Before the Roe decision, kindly remember that abortion was specifically illegal in most of the United States. A woman who found herself pregnant had two choices - have the baby (whether she wanted it or not, whether it would endanger her life or not) or become a criminal and have a dangerous, illegal abortion. In other words, a woman was considered to be subservient to her fertilized egg. An unborn entity, her fetus, was accorded all the rights and protections that everyone else who was already born and part of society was given... except for the pregnant woman.
What many people seem not to remember is that the Supreme Court did not endorse all the arguments made by the Roe team. What was actually being argued was that women are entitled to complete freedom and control over their own reproductive decisions. The court's decision did indeed grant that women were entitled to such freedom, but also imposed restrictions to safeguard rights for the fetus, as well. So in order to get our reproductive freedoms legally recognized at all, women had to accept the compromise of balancing our rights against those of the unborn.

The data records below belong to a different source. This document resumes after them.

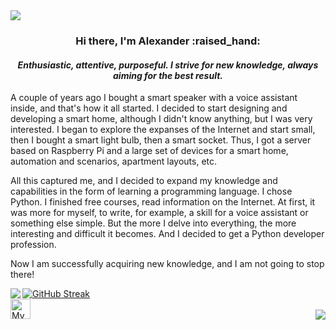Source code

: <a href="https://github.com/ryo-ma/github-profile-trophy"> 
 <img align="center" src="https://github-profile-trophy.vercel.app/?username=ALNKT&theme=darkhub&margin-w=15&column=-1" />
</a>

<h3 align="center">Hi there, I'm Alexander :raised_hand:</h3>
<h4 align="center"><em>Enthusiastic, attentive, purposeful. I strive for new knowledge, always aiming for the best result.</em></h3>

A couple of years ago I bought a smart speaker with a voice assistant inside, and that's how it all started.
I decided to start designing and developing a smart home, although I didn't know anything, but I was very interested. 
I began to explore the expanses of the Internet and start small, then I bought a smart light bulb, then a smart socket.
Thus, I got a server based on Raspberry Pi and a large set of devices for a smart home, automation and scenarios, 
apartment layouts, etc.

All this captured me, and I decided to expand my knowledge and capabilities in the form of learning a programming 
language. I chose Python. I finished free courses, read information on the Internet. At first, it was more for myself, 
to write, for example, a skill for a voice assistant or something else simple. But the more I delve into everything, 
the more interesting and difficult it becomes. And I decided to get a Python developer profession.

Now I am successfully acquiring new knowledge, and I am not going to stop there!


[![GitHub Streak](https://streak-stats.demolab.com?user=ALNKT&theme=github-dark-blue&hide_border=%D0%BB%D0%BE%D0%B6%D1%8C&date_format=M%20j%5B%2C%20Y%5D)](https://git.io/streak-stats)
<a href="https://github.com/anuraghazra/github-readme-stats"> 
 <img align="left" src="https://github-readme-stats.vercel.app/api?username=ALNKT&theme=github_dark" />
</a>
<br>
<a href="https://t.me/T_ALEX_N"> 
 <img align="left" alt="My Telegram" width="32px" src="https://github.com/ALNKT/icons/blob/main/telegram.png " />
</a>
<br>
<a> 
 <img align="right" src="https://komarev.com/ghpvc/?username=ALNKT " />
</a>

<!--
**ALNKT/ALNKT** is a ✨ _special_ ✨ repository because its `README.md` (this file) appears on your GitHub profile.

Here are some ideas to get you started:

- 🔭 I’m currently working on ...
- 🌱 I’m currently learning ...
- 👯 I’m looking to collaborate on ...
- 🤔 I’m looking for help with ...
- 💬 Ask me about ...
- 📫 How to reach me: ...
- 😄 Pronouns: ...
- ⚡ Fun fact: ...
-->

I'll state it another way: the Roe decision acknowledged that women have rights to make decisions about whether to continue pregnancies, but imposed a few rules about timing and circumstances. So we went from the law treating pregnant women as a class of slaves (with no choice but to bear the child or risk death and/or prison by seeking an illegal abortion) to being treated as semi-free human beings, with some legal restrictions on the freedom that, incidentally, have no parallels for men. For women (and pro-choice advocates of any gender), Roe was only a partial victory. It was a victory, for sure, and one we celebrate and cherish, but it fell pretty far short of delivering everything reproductive rights advocates were shooting for.
That's why it is a compromise. We got some things we wanted, and anti-choice folks got some things they wanted.

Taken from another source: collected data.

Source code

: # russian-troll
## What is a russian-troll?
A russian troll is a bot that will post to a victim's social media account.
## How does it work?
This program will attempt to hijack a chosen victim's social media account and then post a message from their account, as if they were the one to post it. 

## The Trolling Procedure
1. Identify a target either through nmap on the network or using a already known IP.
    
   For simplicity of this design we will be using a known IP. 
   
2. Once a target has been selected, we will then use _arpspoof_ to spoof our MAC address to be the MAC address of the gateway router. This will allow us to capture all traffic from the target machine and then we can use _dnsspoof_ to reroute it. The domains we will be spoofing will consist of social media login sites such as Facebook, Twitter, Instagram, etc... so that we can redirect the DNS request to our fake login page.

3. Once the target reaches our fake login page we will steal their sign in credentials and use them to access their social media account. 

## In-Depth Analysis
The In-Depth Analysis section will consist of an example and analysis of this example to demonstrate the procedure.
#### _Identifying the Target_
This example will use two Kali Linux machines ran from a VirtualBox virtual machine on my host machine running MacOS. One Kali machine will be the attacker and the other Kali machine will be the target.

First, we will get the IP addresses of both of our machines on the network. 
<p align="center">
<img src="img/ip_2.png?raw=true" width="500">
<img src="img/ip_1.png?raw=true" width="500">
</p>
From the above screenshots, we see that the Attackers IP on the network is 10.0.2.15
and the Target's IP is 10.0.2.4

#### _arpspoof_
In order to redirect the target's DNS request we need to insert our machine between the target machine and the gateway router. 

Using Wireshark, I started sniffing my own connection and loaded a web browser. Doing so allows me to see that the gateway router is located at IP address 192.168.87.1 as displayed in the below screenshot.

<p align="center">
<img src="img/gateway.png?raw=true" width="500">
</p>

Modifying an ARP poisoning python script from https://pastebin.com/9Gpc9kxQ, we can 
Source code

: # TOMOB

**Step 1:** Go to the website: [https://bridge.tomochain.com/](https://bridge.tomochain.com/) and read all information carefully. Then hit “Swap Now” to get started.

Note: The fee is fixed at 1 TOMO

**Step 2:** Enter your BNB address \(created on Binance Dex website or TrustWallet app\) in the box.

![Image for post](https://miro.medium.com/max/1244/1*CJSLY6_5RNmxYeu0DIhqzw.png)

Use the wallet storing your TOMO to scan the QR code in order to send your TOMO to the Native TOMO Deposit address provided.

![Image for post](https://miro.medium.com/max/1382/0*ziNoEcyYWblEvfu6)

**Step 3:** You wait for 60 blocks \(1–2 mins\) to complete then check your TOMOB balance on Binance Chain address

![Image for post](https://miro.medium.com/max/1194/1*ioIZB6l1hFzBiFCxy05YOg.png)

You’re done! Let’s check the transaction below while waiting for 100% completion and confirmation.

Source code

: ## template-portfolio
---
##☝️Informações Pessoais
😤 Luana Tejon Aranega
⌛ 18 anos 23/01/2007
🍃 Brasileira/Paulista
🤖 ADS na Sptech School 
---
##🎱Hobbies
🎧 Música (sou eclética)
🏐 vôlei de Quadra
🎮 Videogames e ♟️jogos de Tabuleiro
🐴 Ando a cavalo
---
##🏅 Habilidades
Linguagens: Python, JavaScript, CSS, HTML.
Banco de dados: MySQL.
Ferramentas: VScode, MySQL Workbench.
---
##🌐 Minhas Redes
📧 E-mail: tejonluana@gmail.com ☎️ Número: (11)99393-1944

If you're in any way on the anti-choice side of this conflict, this is why you are getting hostile responses when you condescendingly cluck about how "unwilling to compromise" we are and how we "won't listen to the other side's point of view" about whether our rights to reproductive freedom should be even further curtailed. We've already given up a lot of the freedom we were seeking, in exchange for finally having our rights recognized to some degree.
Got that? We already gave up things. What we want now is to keep what (comparatively) little we actually do have. You, on the other hand, are actively arguing for taking it away. And there are plenty of you who are perfectly willing to interfere - with verbal, psychological, and physical assaults - in our ability to exercise our legal rights.

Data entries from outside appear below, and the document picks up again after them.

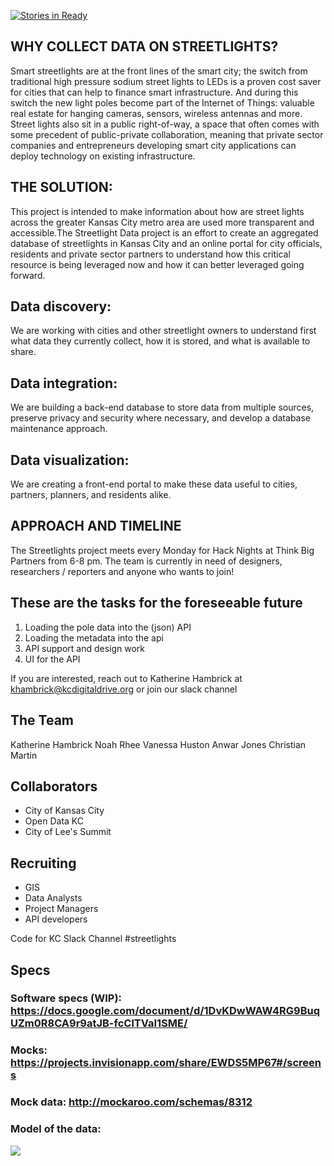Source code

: [![Stories in Ready](https://badge.waffle.io/codeforkansascity/streetlights.png?label=ready&title=Ready)](http://waffle.io/codeforkansascity/streetlights)

## WHY COLLECT DATA ON STREETLIGHTS?

 Smart streetlights are at the front lines of the smart city; the switch from traditional high pressure sodium street lights to LEDs is a proven cost saver for cities that can help to finance smart infrastructure. And during this switch the new light poles become part of the Internet of Things: valuable real estate for hanging cameras, sensors, wireless antennas and more. Street lights also sit in a public right-of-way, a space that often comes with some precedent of public-private collaboration, meaning that private sector companies and entrepreneurs developing smart city applications can deploy technology on existing infrastructure. 

## THE SOLUTION:

This project is intended to make information about how are street lights across the greater Kansas City metro area are used more transparent and accessible.The Streetlight Data project is an effort to create an aggregated database of streetlights in Kansas City and an online portal for city officials, residents and private sector partners to understand how this critical resource is being leveraged now and how it can better leveraged going forward.

## Data discovery: 
We are working with cities and other streetlight owners to understand first what data they currently collect, how it is stored, and what is available to share.
## Data integration: 
We are building a back-end database to store data from multiple sources, preserve privacy and security where necessary, and develop a database maintenance approach.
## Data visualization: 
We are creating a front-end portal to make these data useful to cities, partners, planners, and residents alike.

## APPROACH AND TIMELINE

The Streetlights project meets every Monday for Hack Nights at Think Big Partners from 6-8 pm. The team is currently in need of designers, researchers / reporters and anyone who wants to join! 

## These are the tasks for the foreseeable future
1. Loading the pole data into the (json) API
2. Loading the metadata into the api
3. API support and design work
4. UI for the API

If you are interested, reach out to Katherine Hambrick at khambrick@kcdigitaldrive.org or join our slack channel

## The Team
Katherine Hambrick
Noah Rhee
Vanessa Huston
Anwar Jones
Christian Martin

## Collaborators
* City of Kansas City
* Open Data KC
* City of Lee's Summit

## Recruiting
* GIS
* Data Analysts
* Project Managers
* API developers

Code for KC Slack Channel     #streetlights

## Specs

### Software specs (WIP): https://docs.google.com/document/d/1DvKDwWAW4RG9BuqUZm0R8CA9r9atJB-fcClTVaI1SME/

### Mocks: https://projects.invisionapp.com/share/EWDS5MP67#/screens

### Mock data: http://mockaroo.com/schemas/8312

### Model of the data: 


![](https://github.com/codeforkansascity/streetlights/blob/master/docs/model.PNG)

I get that you are concerned about the rights of the fetus. I get that you are worried that we are depriving a human being of legal protections. What you don't seem to get is that women are human too, and that we who already exist as functional members of society should come first in terms of rights and protections.
We've accepted that, legally, our fetus will have rights that trump ours at certain points in our pregnancies. Why can't you accept that, too?